* **Task to complete**
Down to the last character, repeat the entries beneath this task.

* **Information given**
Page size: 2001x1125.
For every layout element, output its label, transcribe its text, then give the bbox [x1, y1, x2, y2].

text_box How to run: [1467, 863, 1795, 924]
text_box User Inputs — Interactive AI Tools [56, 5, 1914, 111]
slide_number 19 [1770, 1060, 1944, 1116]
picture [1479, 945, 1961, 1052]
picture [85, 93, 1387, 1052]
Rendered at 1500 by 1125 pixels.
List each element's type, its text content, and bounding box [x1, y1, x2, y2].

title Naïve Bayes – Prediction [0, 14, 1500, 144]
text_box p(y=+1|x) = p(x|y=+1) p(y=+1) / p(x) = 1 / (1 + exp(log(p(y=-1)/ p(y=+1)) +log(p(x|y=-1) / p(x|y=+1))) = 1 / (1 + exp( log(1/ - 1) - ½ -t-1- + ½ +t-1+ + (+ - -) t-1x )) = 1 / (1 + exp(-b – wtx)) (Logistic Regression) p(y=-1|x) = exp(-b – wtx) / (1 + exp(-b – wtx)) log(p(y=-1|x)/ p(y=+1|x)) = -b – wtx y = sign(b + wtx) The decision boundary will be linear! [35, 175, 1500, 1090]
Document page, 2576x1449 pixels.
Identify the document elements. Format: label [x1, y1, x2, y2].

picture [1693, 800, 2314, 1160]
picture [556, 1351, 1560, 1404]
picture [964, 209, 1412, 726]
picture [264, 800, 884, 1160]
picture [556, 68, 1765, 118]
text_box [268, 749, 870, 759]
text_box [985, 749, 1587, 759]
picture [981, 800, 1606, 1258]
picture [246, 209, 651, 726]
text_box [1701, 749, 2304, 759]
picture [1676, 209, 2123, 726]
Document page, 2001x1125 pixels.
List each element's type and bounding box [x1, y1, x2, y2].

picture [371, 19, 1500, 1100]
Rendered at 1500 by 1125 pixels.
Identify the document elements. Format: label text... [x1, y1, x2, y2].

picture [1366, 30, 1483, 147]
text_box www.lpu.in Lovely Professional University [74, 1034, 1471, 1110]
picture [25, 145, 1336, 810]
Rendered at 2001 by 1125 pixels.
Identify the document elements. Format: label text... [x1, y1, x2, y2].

* **Result for this task**
Page size: 2001x1125.
For every layout element, output its label, transcribe its text, then give the bbox [x1, y1, x2, y2].

text_box How to run: [1467, 863, 1795, 924]
text_box User Inputs — Interactive AI Tools [56, 5, 1914, 111]
slide_number 19 [1770, 1060, 1944, 1116]
picture [1479, 945, 1961, 1052]
picture [85, 93, 1387, 1052]
Rendered at 1500 by 1125 pixels.
List each element's type, its text content, and bounding box [x1, y1, x2, y2].

title Naïve Bayes – Prediction [0, 14, 1500, 144]
text_box p(y=+1|x) = p(x|y=+1) p(y=+1) / p(x) = 1 / (1 + exp(log(p(y=-1)/ p(y=+1)) +log(p(x|y=-1) / p(x|y=+1))) = 1 / (1 + exp( log(1/ - 1) - ½ -t-1- + ½ +t-1+ + (+ - -) t-1x )) = 1 / (1 + exp(-b – wtx)) (Logistic Regression) p(y=-1|x) = exp(-b – wtx) / (1 + exp(-b – wtx)) log(p(y=-1|x)/ p(y=+1|x)) = -b – wtx y = sign(b + wtx) The decision boundary will be linear! [35, 175, 1500, 1090]
Document page, 2576x1449 pixels.
Identify the document elements. Format: label [x1, y1, x2, y2].

picture [1693, 800, 2314, 1160]
picture [556, 1351, 1560, 1404]
picture [964, 209, 1412, 726]
picture [264, 800, 884, 1160]
picture [556, 68, 1765, 118]
text_box [268, 749, 870, 759]
text_box [985, 749, 1587, 759]
picture [981, 800, 1606, 1258]
picture [246, 209, 651, 726]
text_box [1701, 749, 2304, 759]
picture [1676, 209, 2123, 726]
Document page, 2001x1125 pixels.
List each element's type and bounding box [x1, y1, x2, y2].

picture [371, 19, 1500, 1100]
Rendered at 1500 by 1125 pixels.
Identify the document elements. Format: label text... [x1, y1, x2, y2].

picture [1366, 30, 1483, 147]
text_box www.lpu.in Lovely Professional University [74, 1034, 1471, 1110]
picture [25, 145, 1336, 810]
Rendered at 2001 by 1125 pixels.
Identify the document elements. Format: label text... [x1, y1, x2, y2].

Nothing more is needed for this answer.